Instruksi Anda -
Jawab pertanyaan berikut berdasarkan kutipan tentang Pesantren Al-Anwar Sarang di bawah.
1. Di kampung apa Ponpes Al-Anwar berada?
2. Siapa yang mendirikan Al-Anwar, dan pada tahun berapa?
3. Di tempat apa kelompok pengajian cikal bakal pondok ini awalnya dilaksanakan?

Pesantren Al-Anwar Sarang: Mempertahankan Sistem Pendidikan Salafiyah

PESANTREN AL-ANWAR Sarang

Sebelum sinar matahari memerahkan cakrawala timur, lantunan ayat-ayat suci Al-Quran berkumandang di seantero kompleks. Hanya azan dubuh yang mampu menyenyapkan kumandang Al-Quran itu. Dilanjutkan dengan salat berjamaah yang diikuti ribuan santri. Itulah suasana sehari-hari di Pondok Pesantren (Ponpes) Al-Anwar, Sarang, Rembang, Jawa Tengah.

Usai menuaikan salat subuh, santri bersiap-siap mengikuti pendidikan. Begitu matahari timbul di ufuk timur, ribuan santri menyebar menuju madrasah. Sebagian memenuhi ruang untuk muhadharah (kuliah umum). Yang lainnya menghafal pelajaran.

Bagi para santri, waktu 24 jam terisi penuh, tiada jeda sejengkal pun. Siang sampai sore, tidak ada waktu yang kosong. Itulah kehidupan Ponpes Al-Anwar yang berada di Kampung Karangmangu, Sarang, Rembang.

Al-Anwar didirikan KH Maimoen Zubair pada 1967. Pondok ini pada mulanya adalah sebuah kelompok pengajian yang dirintis KH Ahmad Syuaib dan KH Zubair Dahlan. Kelompok pengajian itu pada awalnya dilaksanakan di mushala. Pada perkembangan selanjutnya, kedua perintis tersebut mendirikan tiga kompleks bangunan, yaitu kompleks A, B, dan C.

Data yang Disediakan -
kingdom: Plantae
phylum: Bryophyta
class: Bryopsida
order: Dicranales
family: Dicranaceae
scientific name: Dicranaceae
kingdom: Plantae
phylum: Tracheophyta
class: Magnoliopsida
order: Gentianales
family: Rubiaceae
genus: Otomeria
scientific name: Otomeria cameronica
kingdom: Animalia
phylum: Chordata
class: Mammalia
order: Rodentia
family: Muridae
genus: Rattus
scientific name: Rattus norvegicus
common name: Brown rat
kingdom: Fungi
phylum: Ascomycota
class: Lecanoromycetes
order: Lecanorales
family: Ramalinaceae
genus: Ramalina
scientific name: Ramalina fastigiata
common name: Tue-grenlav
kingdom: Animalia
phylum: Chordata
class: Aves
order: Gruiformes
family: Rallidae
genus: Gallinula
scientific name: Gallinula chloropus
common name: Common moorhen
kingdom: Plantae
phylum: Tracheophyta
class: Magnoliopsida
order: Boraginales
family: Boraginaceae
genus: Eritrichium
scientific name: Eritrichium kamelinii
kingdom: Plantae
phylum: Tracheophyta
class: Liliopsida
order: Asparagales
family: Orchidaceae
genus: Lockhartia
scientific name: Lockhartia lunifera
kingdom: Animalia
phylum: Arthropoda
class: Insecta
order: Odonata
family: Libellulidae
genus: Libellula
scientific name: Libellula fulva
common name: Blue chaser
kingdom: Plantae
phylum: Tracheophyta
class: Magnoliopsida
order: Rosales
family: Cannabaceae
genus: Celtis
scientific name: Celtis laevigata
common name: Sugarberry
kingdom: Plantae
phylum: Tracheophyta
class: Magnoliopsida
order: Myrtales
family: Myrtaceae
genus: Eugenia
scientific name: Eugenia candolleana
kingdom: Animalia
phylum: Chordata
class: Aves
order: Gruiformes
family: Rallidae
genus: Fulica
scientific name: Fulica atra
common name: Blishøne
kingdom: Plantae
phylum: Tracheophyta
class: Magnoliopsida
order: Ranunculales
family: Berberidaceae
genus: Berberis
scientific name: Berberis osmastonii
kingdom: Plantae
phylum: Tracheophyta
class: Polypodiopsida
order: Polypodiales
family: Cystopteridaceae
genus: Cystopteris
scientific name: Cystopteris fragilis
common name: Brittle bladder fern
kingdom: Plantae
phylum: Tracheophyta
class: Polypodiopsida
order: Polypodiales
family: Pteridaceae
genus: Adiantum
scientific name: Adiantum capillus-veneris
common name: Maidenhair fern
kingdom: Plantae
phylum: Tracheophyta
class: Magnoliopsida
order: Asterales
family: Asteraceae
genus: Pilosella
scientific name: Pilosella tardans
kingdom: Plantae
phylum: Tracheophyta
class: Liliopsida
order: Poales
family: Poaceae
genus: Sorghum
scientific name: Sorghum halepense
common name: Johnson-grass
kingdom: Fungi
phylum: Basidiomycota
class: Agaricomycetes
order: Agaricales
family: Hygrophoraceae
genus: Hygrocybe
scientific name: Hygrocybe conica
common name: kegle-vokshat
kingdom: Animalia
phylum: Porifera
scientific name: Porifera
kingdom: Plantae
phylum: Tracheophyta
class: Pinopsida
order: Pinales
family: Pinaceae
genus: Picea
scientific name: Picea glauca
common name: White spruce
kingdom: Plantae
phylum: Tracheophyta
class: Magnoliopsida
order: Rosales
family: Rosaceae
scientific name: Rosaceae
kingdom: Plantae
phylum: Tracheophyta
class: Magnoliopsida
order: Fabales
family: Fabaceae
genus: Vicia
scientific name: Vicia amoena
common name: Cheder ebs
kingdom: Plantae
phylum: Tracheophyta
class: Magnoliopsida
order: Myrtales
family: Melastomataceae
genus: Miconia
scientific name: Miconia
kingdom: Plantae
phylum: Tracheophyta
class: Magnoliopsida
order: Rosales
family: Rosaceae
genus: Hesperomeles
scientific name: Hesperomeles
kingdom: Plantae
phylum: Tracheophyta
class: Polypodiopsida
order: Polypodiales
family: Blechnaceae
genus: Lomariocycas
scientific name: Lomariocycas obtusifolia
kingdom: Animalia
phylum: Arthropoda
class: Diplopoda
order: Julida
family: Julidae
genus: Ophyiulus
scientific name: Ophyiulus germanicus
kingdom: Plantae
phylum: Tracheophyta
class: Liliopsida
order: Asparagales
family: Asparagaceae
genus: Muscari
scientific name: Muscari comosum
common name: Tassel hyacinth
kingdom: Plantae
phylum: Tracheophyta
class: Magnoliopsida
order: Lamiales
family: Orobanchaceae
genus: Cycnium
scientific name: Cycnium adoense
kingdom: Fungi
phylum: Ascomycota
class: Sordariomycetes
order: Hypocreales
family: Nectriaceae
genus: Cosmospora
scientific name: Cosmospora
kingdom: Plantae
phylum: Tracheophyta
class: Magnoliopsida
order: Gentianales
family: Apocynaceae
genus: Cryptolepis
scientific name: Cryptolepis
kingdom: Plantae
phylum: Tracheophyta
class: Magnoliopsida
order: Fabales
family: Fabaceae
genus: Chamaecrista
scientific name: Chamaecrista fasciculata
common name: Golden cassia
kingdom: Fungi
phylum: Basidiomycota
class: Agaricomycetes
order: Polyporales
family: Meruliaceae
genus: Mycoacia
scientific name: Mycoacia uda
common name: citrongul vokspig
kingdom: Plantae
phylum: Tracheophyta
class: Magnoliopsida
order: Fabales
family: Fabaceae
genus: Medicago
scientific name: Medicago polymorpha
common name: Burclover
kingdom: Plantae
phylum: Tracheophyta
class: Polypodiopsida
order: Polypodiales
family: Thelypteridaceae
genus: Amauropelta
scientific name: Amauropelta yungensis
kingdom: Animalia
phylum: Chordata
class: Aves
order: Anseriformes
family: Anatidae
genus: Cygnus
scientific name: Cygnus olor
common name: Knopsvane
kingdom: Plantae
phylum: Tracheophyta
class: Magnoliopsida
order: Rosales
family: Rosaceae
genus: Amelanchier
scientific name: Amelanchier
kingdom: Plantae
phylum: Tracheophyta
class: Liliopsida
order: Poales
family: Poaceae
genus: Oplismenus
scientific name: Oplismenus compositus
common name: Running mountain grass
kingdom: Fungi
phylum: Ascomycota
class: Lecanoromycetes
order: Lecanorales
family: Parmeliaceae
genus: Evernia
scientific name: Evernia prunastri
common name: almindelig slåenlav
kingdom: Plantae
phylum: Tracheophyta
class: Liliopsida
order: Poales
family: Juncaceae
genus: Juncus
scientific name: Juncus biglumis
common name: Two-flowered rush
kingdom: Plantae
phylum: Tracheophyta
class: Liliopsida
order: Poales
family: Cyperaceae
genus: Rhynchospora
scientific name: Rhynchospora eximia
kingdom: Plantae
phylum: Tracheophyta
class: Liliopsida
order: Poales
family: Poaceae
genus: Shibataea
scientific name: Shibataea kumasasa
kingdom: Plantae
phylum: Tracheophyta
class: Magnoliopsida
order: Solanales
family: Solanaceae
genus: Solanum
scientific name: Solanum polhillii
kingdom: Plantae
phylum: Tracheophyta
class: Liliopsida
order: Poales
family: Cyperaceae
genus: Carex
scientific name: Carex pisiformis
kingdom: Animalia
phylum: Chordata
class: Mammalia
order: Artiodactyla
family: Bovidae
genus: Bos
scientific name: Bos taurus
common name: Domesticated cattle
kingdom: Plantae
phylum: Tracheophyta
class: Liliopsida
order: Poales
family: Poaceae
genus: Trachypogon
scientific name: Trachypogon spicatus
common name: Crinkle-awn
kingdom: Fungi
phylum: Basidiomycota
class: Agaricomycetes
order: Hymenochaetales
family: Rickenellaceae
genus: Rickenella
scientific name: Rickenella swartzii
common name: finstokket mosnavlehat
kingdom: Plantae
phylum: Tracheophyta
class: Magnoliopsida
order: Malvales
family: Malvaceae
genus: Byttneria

Jawaban Lengkap -
1. Kampung Karangmangu, Sarang, Rembang.
2. KH Maimoen Zubair, pada 1967.
3. Di mushala.